Thursday night, we did not have internet access.

About an hour later, I lost cell service.

Normally, I would not describe myself as someone addicted to technology. Just a few hours without the internet, however, proved that I am very much addicted to it. I became bored. Boredom breeds anxiety. I soon found myself thinking, “what if someone breaks in? I don’t have a working phone. I don’t know the neighbors. How am I going to get help?”

True, I should have kept my over-anxious, imaginative mind busy by reading or creating art. Instead, I chose not to. I think technology has, in some ways, made me lazy.

It’s so much easier to scroll through social media sites or use my contact list to message a friend or family member (there are only two phone numbers that I actually know; my own and my parents’). Thanks to my contact list, programmed into my phone, my brain doesn’t have to remember phone numbers.

When I want to use my phone, the slight tremor in my hand suddenly doesn’t matter. After all, I just have to press on an app button. That tremor does matter, however, when I pick up a paintbrush or a camera.

And reading? Well, I’d have to unpack a book in order to do that (because, yes, we’re still living out of boxes here).

A lot of excuses, right? I know. It’s quite embarrassing. Technology addiction, I think, goes beyond our smartphones. It enables sloth.

Think about cooking: would you rather use the microwave or the oven?

Cleaning: handwash the dishes or stuff as many as you can into the dishwasher?

How about spelling? Without Spellcheck, I can assure you that there would be many, many mistakes in this post. I blame chemo brain (also known as ‘chemo fog’) for that. The sensation of having a head filled with cumulus clouds doesn’t lift immediately when the chemotherapy stops.
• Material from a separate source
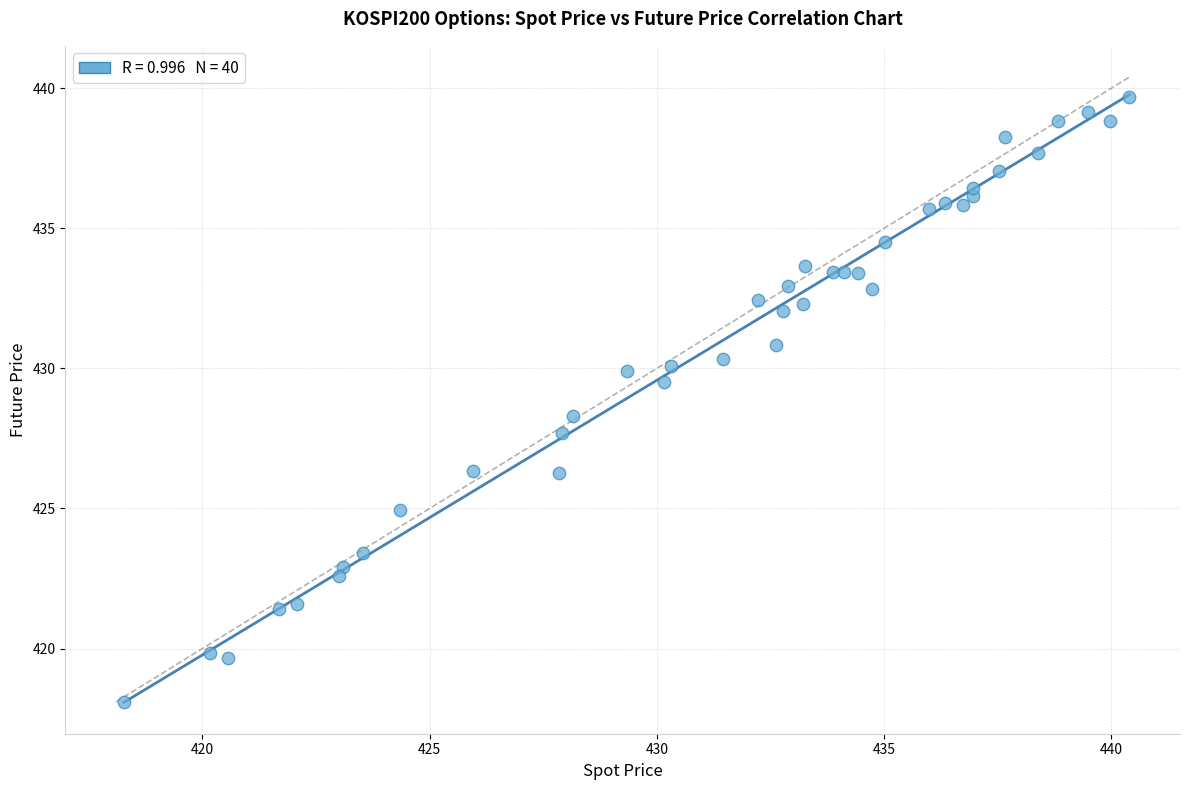

What is the range of Y values (max minus min)?

21.6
There are, of course, advantages to having technology in our lives. For instance, can you imagine hand-washing every piece of clothing you wear? Technology, medical research, and Divine intervention have saved my life at least a dozen times. I believe, though, that while technology can accomplish great things, and make our everyday lives easier, we need to do as our computers occasionally do—restart.
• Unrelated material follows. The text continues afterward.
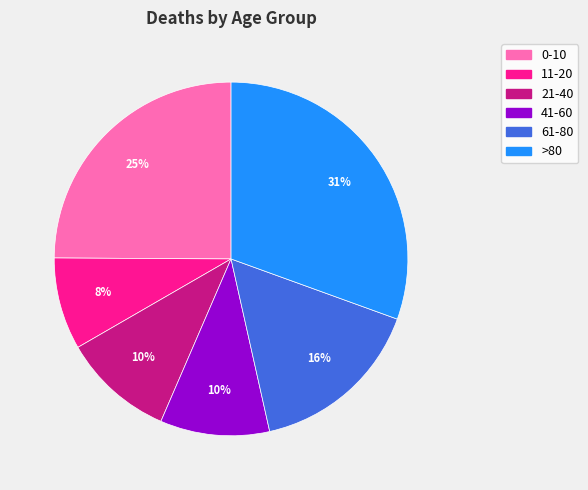

Which slice is the largest?

>80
Restart by putting the smartphone away for a couple of hours each day.

Restart by actually cooking our meals instead of radiating them.

Restart by memorizing phone numbers and the correct spelling of words. I mean, come on, imagine a writer that can’t spell….

As always, Dear Readers, thank you for your prayers, light and love. Your encouragement has given me the strength to continue writing—both on this blog and in my manuscripts-in-progress. Thank you, thank you, thank you.